Este trabajo se centró en el estudio de un caso particular, para una campaña productiva especifica. En tanto el aporte y la productividad de la huerta será el resultado de la interacción de factores ambientales (tipo de suelo, restricciones climáticas) genéticos (especies cultivadas y tipo de semilla) y de manejo, los resultados son valiosos, pero abren la necesidad de contar con estudios transversales que sean estadísticamente representativos de las huertas traspatio a nivel regional y su aporte a la situación alimentaria de las personas involucradas.
En el caso en estudio se observó que la producción de una huerta familiar no alcanzó a satisfacer las demandas nutricionales completas en vitaminas y minerales para una familia tipo del Gran Buenos Aires. Tampoco sería correcto hablar de una única superficie mínima que garantice dicho acceso. Para algunos nutrientes, como la vitamina C, el aporte podría ser cubierto con superficies similar al esperable en predios urbanos. Por el contrario, nutrientes como el potasio requerirían una notable expansión de la superficie cultivada.

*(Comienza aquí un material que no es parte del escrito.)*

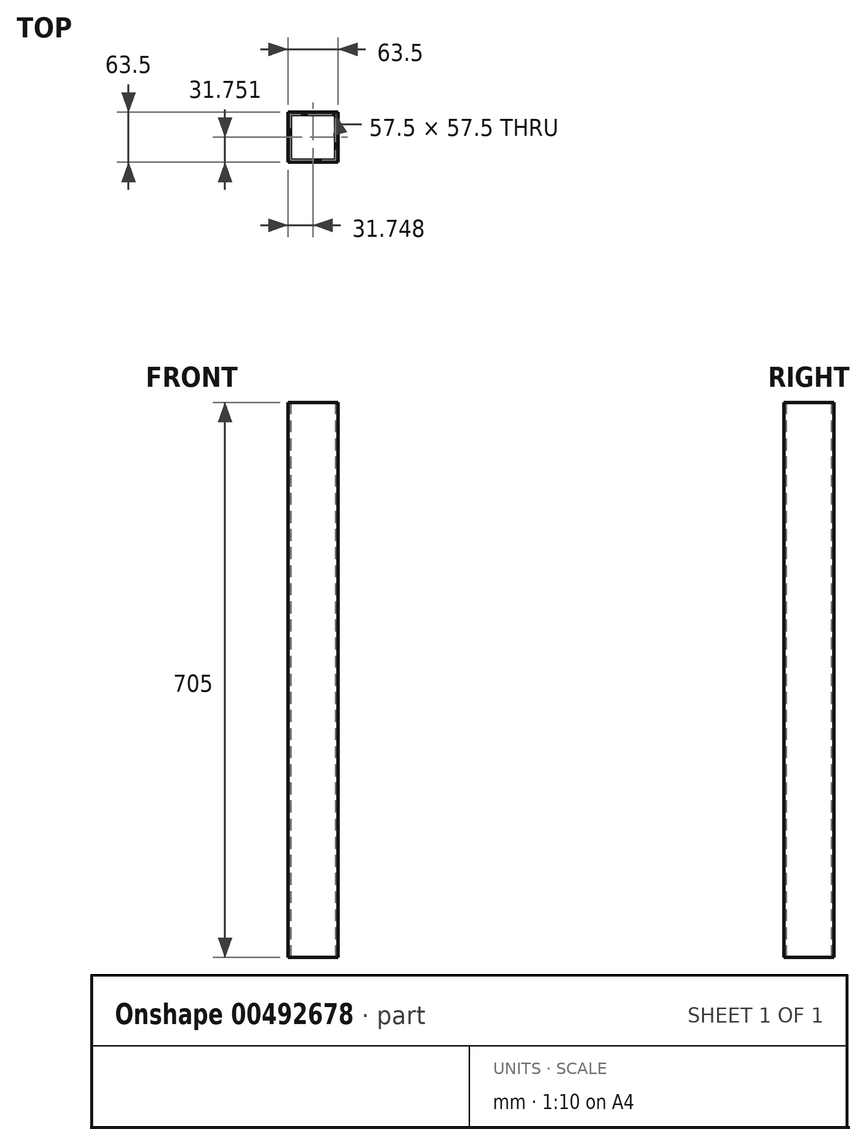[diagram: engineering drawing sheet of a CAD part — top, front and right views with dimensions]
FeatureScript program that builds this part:
annotation { "Feature Type Name" : "Feature", "Feature Type Description" : "" }
export const myFeature = defineFeature(function(context is Context, id is Id, definition is map)
    precondition{}
    {
        {
            var Q0;
            Q0=qCreatedBy(makeId("Top.planeOp"),FACE);
            var sketch = newSketch(context, id + "F0", { "sketchPlane" : qUnion([Q0])});
            skLineSegment(sketch, "E0.bottom", {"start": v(-22.96, 19.1) * mm, "end": v(34.54, 19.1) * mm});
            skLineSegment(sketch, "E0.top", {"start": v(-22.96, -38.4) * mm, "end": v(34.54, -38.4) * mm});
            skLineSegment(sketch, "E0.left", {"start": v(-22.96, 19.1) * mm, "end": v(-22.96, -38.4) * mm});
            skLineSegment(sketch, "E0.right", {"start": v(34.54, 19.1) * mm, "end": v(34.54, -38.4) * mm});
            skLineSegment(sketch, "E1.bottom", {"start": v(-25.96, 22.1) * mm, "end": v(37.54, 22.1) * mm});
            skLineSegment(sketch, "E1.top", {"start": v(-25.96, -41.4) * mm, "end": v(37.54, -41.4) * mm});
            skLineSegment(sketch, "E1.left", {"start": v(-25.96, 22.1) * mm, "end": v(-25.96, -41.4) * mm});
            skLineSegment(sketch, "E1.right", {"start": v(37.54, 22.1) * mm, "end": v(37.54, -41.4) * mm});
            skSolve(sketch);
        }
        {
            var Q0;
            Q0 = qSketchRegion(id + "F0", true);
            extrude(context, id + "F1", {"entities" : qUnion([Q0]), "flatOperationType" : FlatOperationType.REMOVE, "offsetDistance" : 25 * mm, "depth" : 705 * mm, "domain" : OperationDomain.MODEL});
        }
    });
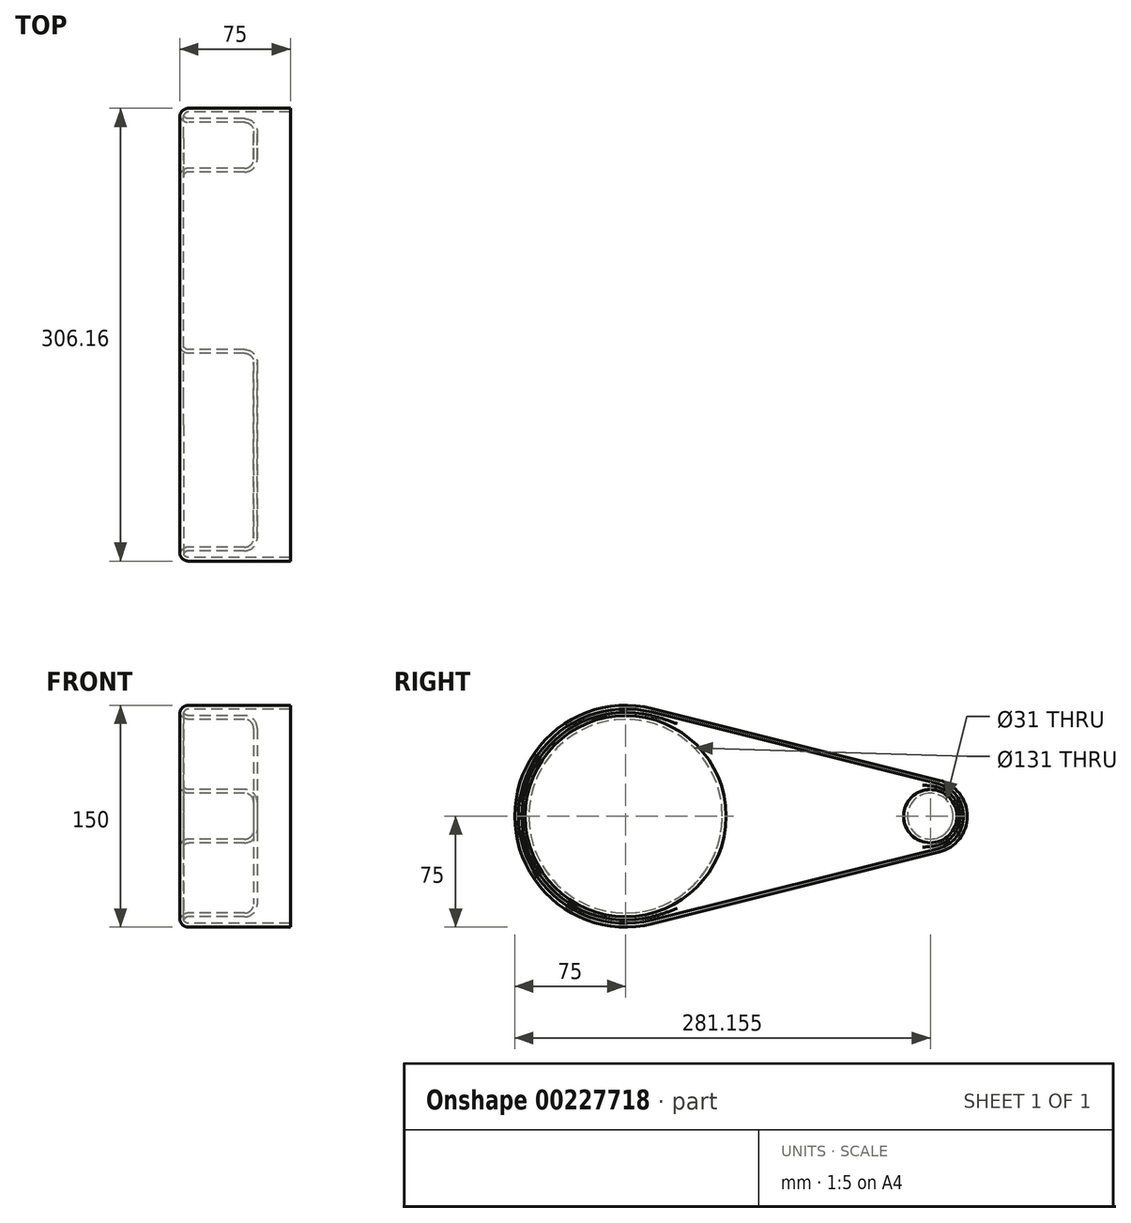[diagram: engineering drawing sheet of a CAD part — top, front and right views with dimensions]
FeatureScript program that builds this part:
annotation { "Feature Type Name" : "Feature", "Feature Type Description" : "" }
export const myFeature = defineFeature(function(context is Context, id is Id, definition is map)
    precondition{}
    {
        {
            var Q0;
            Q0=qCreatedBy(makeId("Right.planeOp"),FACE);
            var sketch = newSketch(context, id + "F0", { "sketchPlane" : qUnion([Q0])});
            skCircle(sketch, "E0", {"center": v(0, 0) * mm, "radius": 75 * mm});
            skCircle(sketch, "E1", {"center": v(206.16, 0) * mm, "radius": 25 * mm});
            skLineSegment(sketch, "E2", {"start": v(18.2, 72.76) * mm, "end": v(212.22, 24.25) * mm});
            skLineSegment(sketch, "E3", {"start": v(18.2, -72.76) * mm, "end": v(212.22, -24.25) * mm});
            skSolve(sketch);
        }
        {
            var Q0;
            {var subQ0=sQuery(id+"F0.wireOp",EDGE,"E2");Q0=makeQuery(id+"F0.imprint","IMPRINT",FACE,{"disambiguationData":[TD([[makeQuery(id+"F0.imprint","IMPRINT",EDGE,{"derivedFrom":subQ0}),-1.0]])]});}
            var Q1;
            {var subQ0=sQuery(id+"F0.wireOp",EDGE,"E0");var subQ1=makeQuery(id+"F0.imprint","INTERSECT",VERTEX,{"derivedFrom":[subQ0,sQuery(id+"F0.wireOp",EDGE,"E2")]});Q1=makeQuery(id+"F0.imprint","IMPRINT",FACE,{"disambiguationData":[TD([[makeQuery(id+"F0.imprint","IMPRINT",EDGE,{"disambiguationData":[TD([[subQ1,-1.0]])],"derivedFrom":subQ0}),1.0]])]});}
            var Q2;
            {var subQ0=sQuery(id+"F0.wireOp",EDGE,"E1");var subQ1=makeQuery(id+"F0.imprint","INTERSECT",VERTEX,{"derivedFrom":[subQ0,sQuery(id+"F0.wireOp",EDGE,"E2")]});Q2=makeQuery(id+"F0.imprint","IMPRINT",FACE,{"disambiguationData":[TD([[makeQuery(id+"F0.imprint","IMPRINT",EDGE,{"disambiguationData":[TD([[subQ1,-1.0]])],"derivedFrom":subQ0}),1.0]])]});}
            extrude(context, id + "F1", {"entities" : qUnion([Q0, Q1, Q2]), "depth" : 75 * mm});
        }
        {
            var Q0;
            Q0=makeQuery(id+"F1.opExtrude","CAP_FACE",FACE,{"disambiguationData":[OSD([sQuery(id+"F0.wireOp",EDGE,"E0"),sQuery(id+"F0.wireOp",EDGE,"E1"),sQuery(id+"F0.wireOp",EDGE,"E2"),sQuery(id+"F0.wireOp",EDGE,"E3")])],"isStart":true});
            var sketch = newSketch(context, id + "F2", { "sketchPlane" : qUnion([Q0])});
            skCircle(sketch, "E4", {"center": v(0, 0) * mm, "radius": 65.5 * mm});
            skCircle(sketch, "E5", {"center": v(-206.16, 0) * mm, "radius": 15.5 * mm});
            skSolve(sketch);
        }
        {
            var Q0;
            Q0=makeQuery(id+"F2.imprint","IMPRINT",FACE,{"disambiguationData":[TD([[makeQuery(id+"F2.imprint","IMPRINT",EDGE,{"derivedFrom":sQuery(id+"F2.wireOp",EDGE,"E4")}),1.0]])]});
            var Q1;
            Q1=makeQuery(id+"F2.imprint","IMPRINT",FACE,{"disambiguationData":[TD([[makeQuery(id+"F2.imprint","IMPRINT",EDGE,{"derivedFrom":sQuery(id+"F2.wireOp",EDGE,"E5")}),1.0]])]});
            extrude(context, id + "F3", {"entities" : qUnion([Q0, Q1]), "operationType" : NewBodyOperationType.REMOVE, "oppositeDirection" : true, "depth" : 50 * mm});
        }
        {
            var Q0;
            Q0=makeQuery(id+"F1.opExtrude","CAP_FACE",FACE,{"disambiguationData":[OSD([sQuery(id+"F0.wireOp",EDGE,"E0"),sQuery(id+"F0.wireOp",EDGE,"E1"),sQuery(id+"F0.wireOp",EDGE,"E2"),sQuery(id+"F0.wireOp",EDGE,"E3")])],"isStart":true});
            var Q1;
            Q1=makeQuery(id+"F3.boolean.opBoolean","COPY",FACE,{"derivedFrom":makeQuery(id+"F3.opExtrude","CAP_FACE",FACE,{"disambiguationData":[OSD([sQuery(id+"F2.wireOp",EDGE,"E4")])],"isStart":false})});
            var Q2;
            Q2=makeQuery(id+"F3.boolean.opBoolean","COPY",EDGE,{"derivedFrom":makeQuery(id+"F3.opExtrude","CAP_EDGE",EDGE,{"disambiguationData":[OSD([sQuery(id+"F2.wireOp",EDGE,"E5")])],"isStart":false})});
            fillet(context, id + "F4", {"entities" : qUnion([Q0, Q1, Q2]), "radius" : 6 * mm, "tangentPropagation" : true, "allowEdgeOverflow" : false});
        }
        {
            var Q0;
            Q0=makeQuery(id+"F1.opExtrude","CAP_FACE",FACE,{"disambiguationData":[OSD([sQuery(id+"F0.wireOp",EDGE,"E0"),sQuery(id+"F0.wireOp",EDGE,"E1"),sQuery(id+"F0.wireOp",EDGE,"E2"),sQuery(id+"F0.wireOp",EDGE,"E3")])],"isStart":false});
            shell(context, id + "F5", {"entities" : qUnion([Q0]), "thickness" : 2.5 * mm});
        }
    });
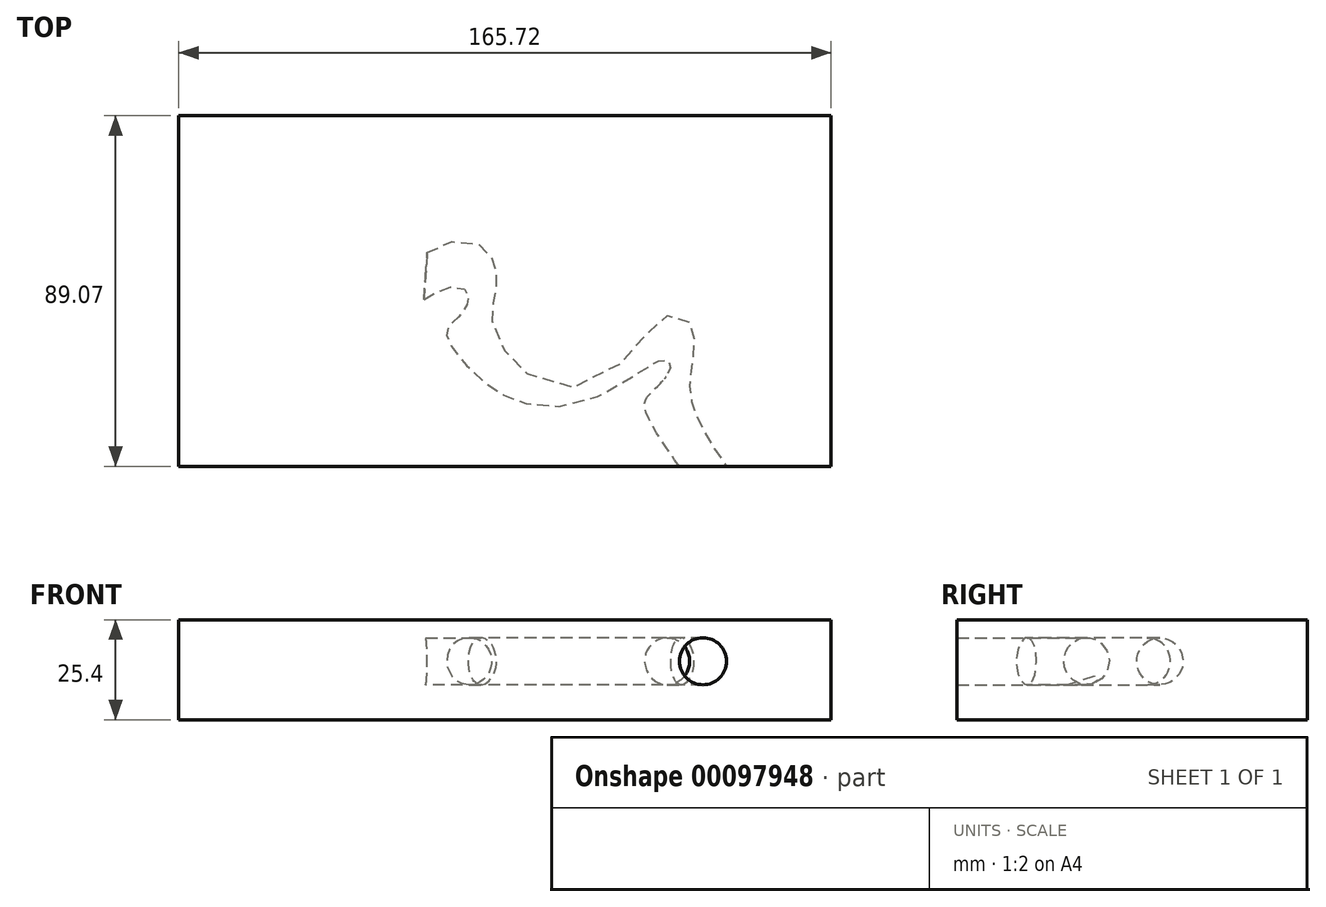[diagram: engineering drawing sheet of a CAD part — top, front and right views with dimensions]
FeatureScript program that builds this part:
annotation { "Feature Type Name" : "Feature", "Feature Type Description" : "" }
export const myFeature = defineFeature(function(context is Context, id is Id, definition is map)
    precondition{}
    {
        {
            var Q0;
            Q0=qCreatedBy(makeId("Top.planeOp"),FACE);
            var sketch = newSketch(context, id + "F0", { "sketchPlane" : qUnion([Q0])});
            skLineSegment(sketch, "E0.bottom", {"start": v(-23.13, 21.37) * mm, "end": v(142.59, 21.37) * mm});
            skLineSegment(sketch, "E0.top", {"start": v(-23.13, -67.7) * mm, "end": v(142.59, -67.7) * mm});
            skLineSegment(sketch, "E0.left", {"start": v(-23.13, 21.37) * mm, "end": v(-23.13, -67.7) * mm});
            skLineSegment(sketch, "E0.right", {"start": v(142.59, 21.37) * mm, "end": v(142.59, -67.7) * mm});
            skSolve(sketch);
        }
        {
            var Q0;
            Q0 = qSketchRegion(id + "F0", true);
            extrude(context, id + "F1", {"entities" : qUnion([Q0]), "depth" : 25.4 * mm});
        }
        {
            var Q0;
            Q0=makeQuery(id+"F1.opExtrude","SWEPT_FACE",FACE,{"disambiguationData":[OSD([sQuery(id+"F0.wireOp",EDGE,"E0.top")])]});
            var sketch = newSketch(context, id + "F2", { "sketchPlane" : qUnion([Q0])});
            skCircle(sketch, "E1", {"center": v(110.07, 14.87) * mm, "radius": 5.97 * mm});
            skSolve(sketch);
        }
        {
            var Q0;
            Q0=makeQuery(id+"F1.opExtrude","CAP_FACE",FACE,{"disambiguationData":[OSD([sQuery(id+"F0.wireOp",EDGE,"E0.bottom"),sQuery(id+"F0.wireOp",EDGE,"E0.top"),sQuery(id+"F0.wireOp",EDGE,"E0.left"),sQuery(id+"F0.wireOp",EDGE,"E0.right")])],"isStart":false});
            var sketch = newSketch(context, id + "F3", { "sketchPlane" : qUnion([Q0])});
            skFitSpline(sketch, "E2", {"points": [v(111.84, -46.81) * mm, v(88.65, -26.26) * mm, v(68.68, -31.14) * mm, v(43.24, -9.09) * mm, v(18.88, -16.14) * mm], "startDerivative": vector(-85.58, 115.4) * mm, "endDerivative": vector(-103.8, -66.1) * mm});
            skSolve(sketch);
        }
        {
            var Q0;
            Q0 = qSketchRegion(id + "F2", true);
            var Q1;
            Q1=sQuery(id+"F3.wireOp",EDGE,"E2");
            sweep(context, id + "F4", {"operationType" : NewBodyOperationType.REMOVE, "profiles" : qUnion([Q0]), "path" : qUnion([Q1])});
        }
    });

Si se considera que de acuerdo con Clichevsky (2007) la superficie promedio de los lotes urbanos en el AMBA no supera los 500 m2 (sin incluir edificaciones), la estrategia de lograr el autoabastecimiento alimentario a partir de huertas traspatio, como única fuente de provisión alimentaria, estaría acotada, especialmente en las zonas con alto nivel de urbanización. Sin embargo, por un lado, en zonas con mayor superficie disponible la oferta seria mayor; y por el otro, la provisión de alimentos no puede centrarse exclusivamente en la autoproducción, sino que esta generalmente se incluye en una estrategia más amplia de obtención de alimentos por parte de la unidad doméstica.
La promoción de la horticultura traspatio por parte de las políticas públicas alimentarias no puede resolver por sí sola la problemática del acceso popular a alimentos saludables o revertir la existencia de “desiertos verdes”, en tanto estos son problemas multidimensionales. A pesar de eso, el desarrollo de las huertas traspatio puede ser un mecanismo de consideración para construir la seguridad alimentaria y acceder a nutrientes que son deficitarios para gran parte de la población urbana argentina, aún en superficies acotadas. Será necesario en estudios posteriores incluir los aportes de otros componentes de los sistemas traspatio, como son los frutales y la cría de animales de granja (como provisión de carnes, lácteos y huevos); y cuantificar el aporte regional de la Agricultura Urbana, ya sea como acciones particulares o bien a través de políticas públicas específicas (como el programa ProHuerta), en la provisión de alimentos saludables y la generación de otros servicios ecosistémicos y sociales.